IMHO. Two Factor authentication should be required in SL, or perhaps just required if you want to hold a Linden dollar balance at all. It is a basic need for online security these days, especially in an environment that exchanges a currency that can be tied to RL money. We see people regularly in groups that have their accounts compromised, and then start sending out more phishing links. 2fa doesn't remove the ability for someone top be phished, but it greatly reduces it. I think the amount of money changing hands in SL everyday warrants the use of security. I personally worry more about someone else getting phished and causing issues than I do falling victim myself. To help prevent that, I think 2fA should be required for all.

[Love Zhaoying]

4 hours ago, Bitterthorn said:

No method is 100%. It's important to always have strong unique passwords.

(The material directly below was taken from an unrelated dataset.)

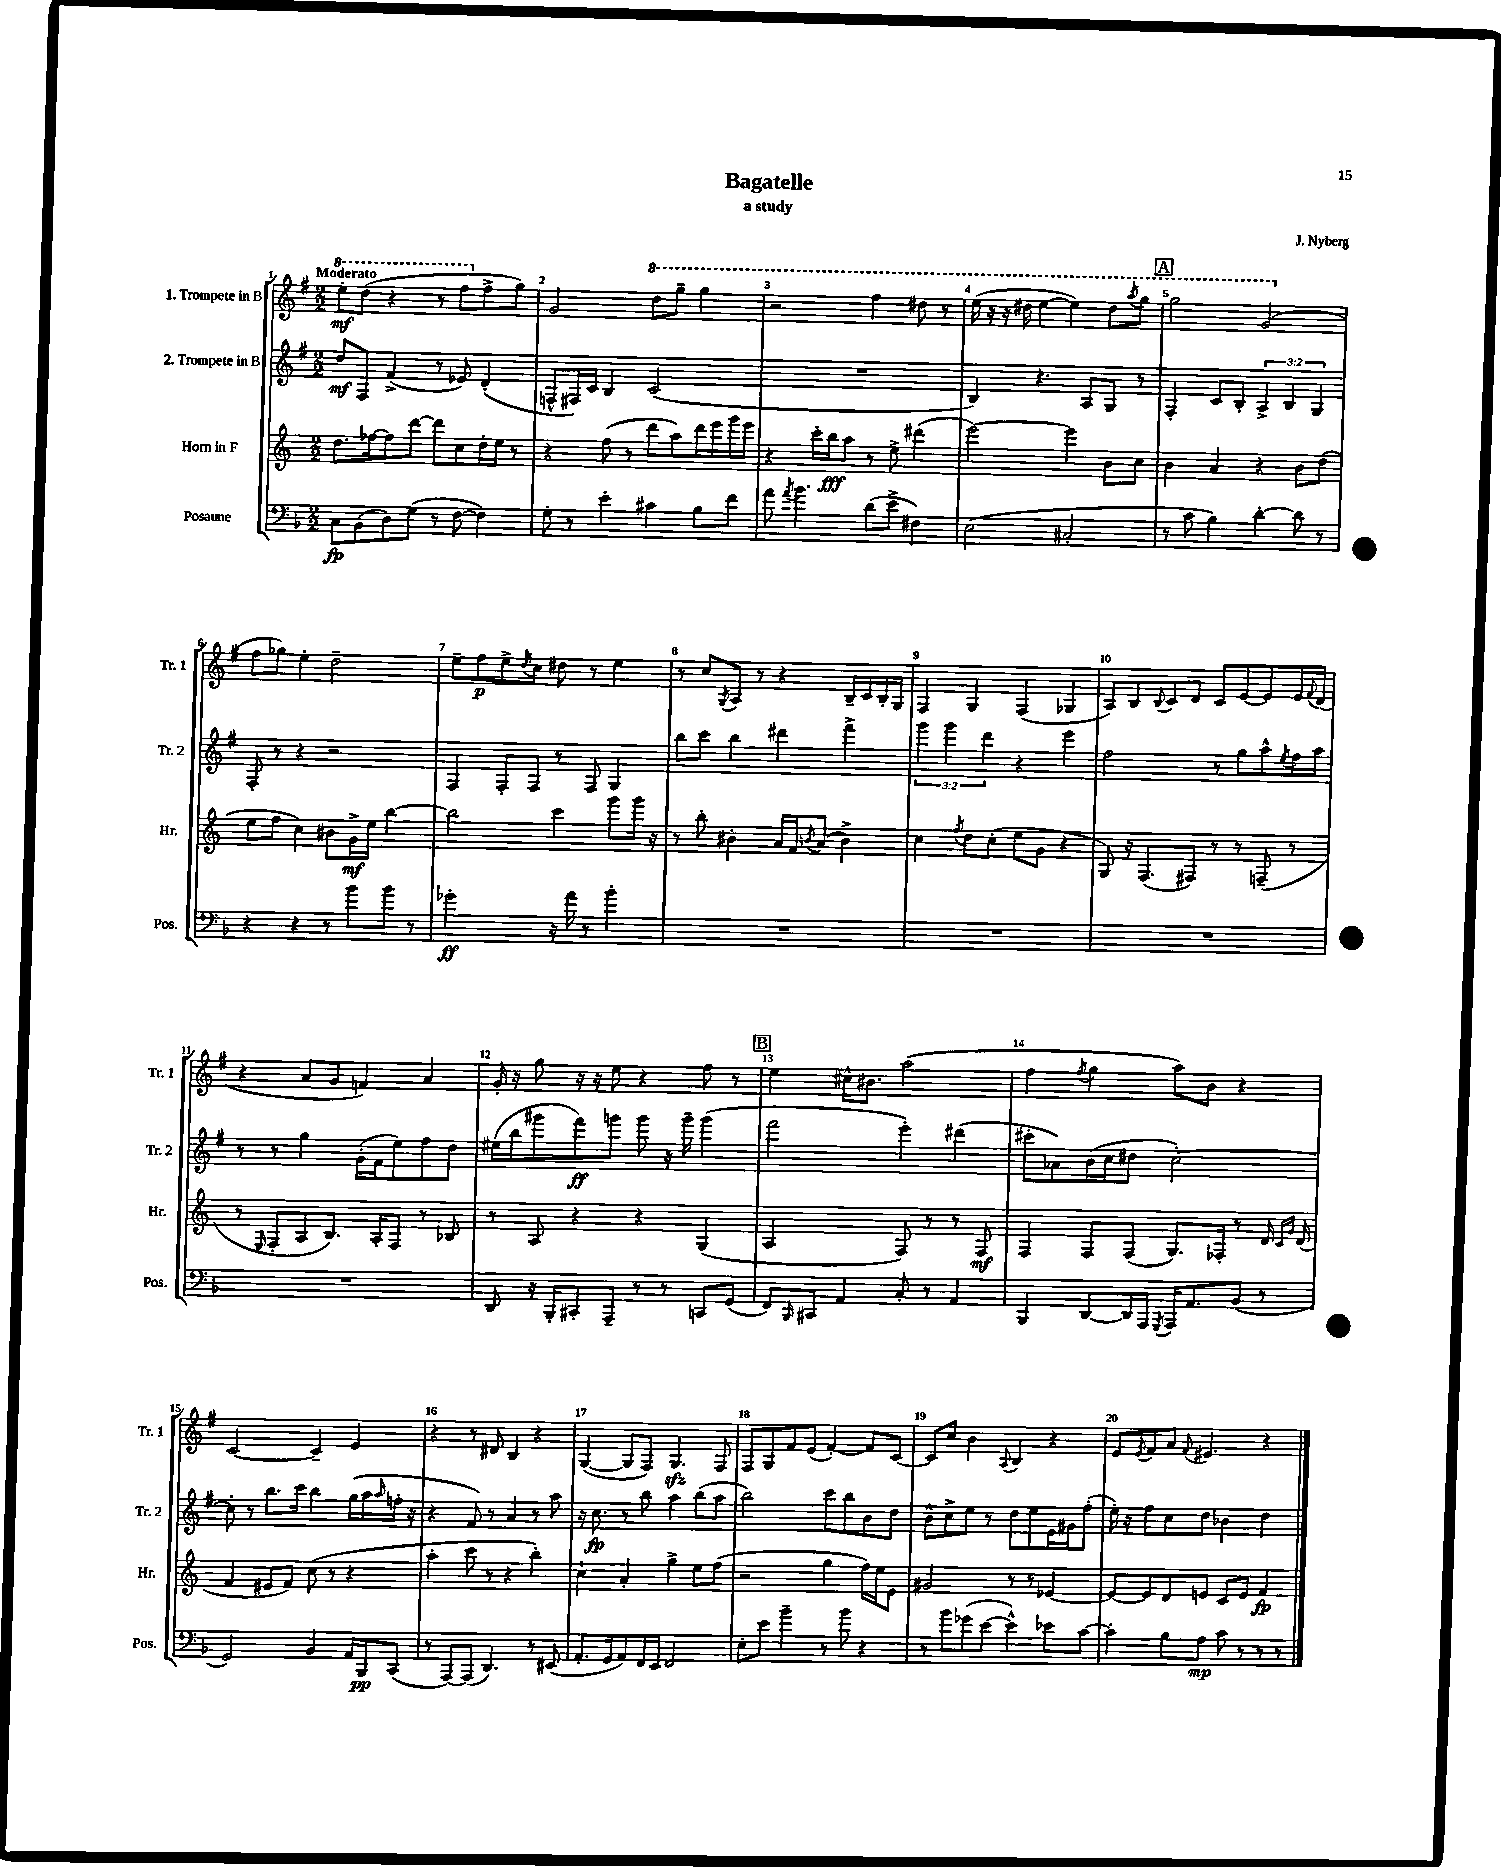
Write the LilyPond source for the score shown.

I was shocked to learn, some companies are moving away from the more strong password requirements (my company included)!

[Kimmi Zehetbauer]

1 hour ago, Buttacwup Float said:

IMHO. Two Factor authentication should be required in SL, or perhaps just required if you want to hold a Linden dollar balance at all. It is a basic need for online security these days, especially in an environment that exchanges a currency that can be tied to RL money. We see people regularly in groups that have their accounts compromised, and then start sending out more phishing links. 2fa doesn't remove the ability for someone top be phished, but it greatly reduces it. I think the amount of money changing hands in SL everyday warrants the use of security. I personally worry more about someone else getting phished and causing issues than I do falling victim myself. To help prevent that, I think 2fA should be required for all.

It should NOT be required --- have it as an option for those who really want it.  The "requirement" may knock out many residents who chose not to use it. SL has done fine for almost 20 years without it.

[Silent Mistwalker]

I can see having it for real money transactions. I can't see having it just to be able to log on to the grid. For those who do not or rarely buy Ls there is no need for 2FA. If they are not cashing out I don't see a need for 2FA. I can see it for those who do leave their debit/credit card info on account but not for those who do not save their card info for convenience. 

This is why it should not be mandatory across the board.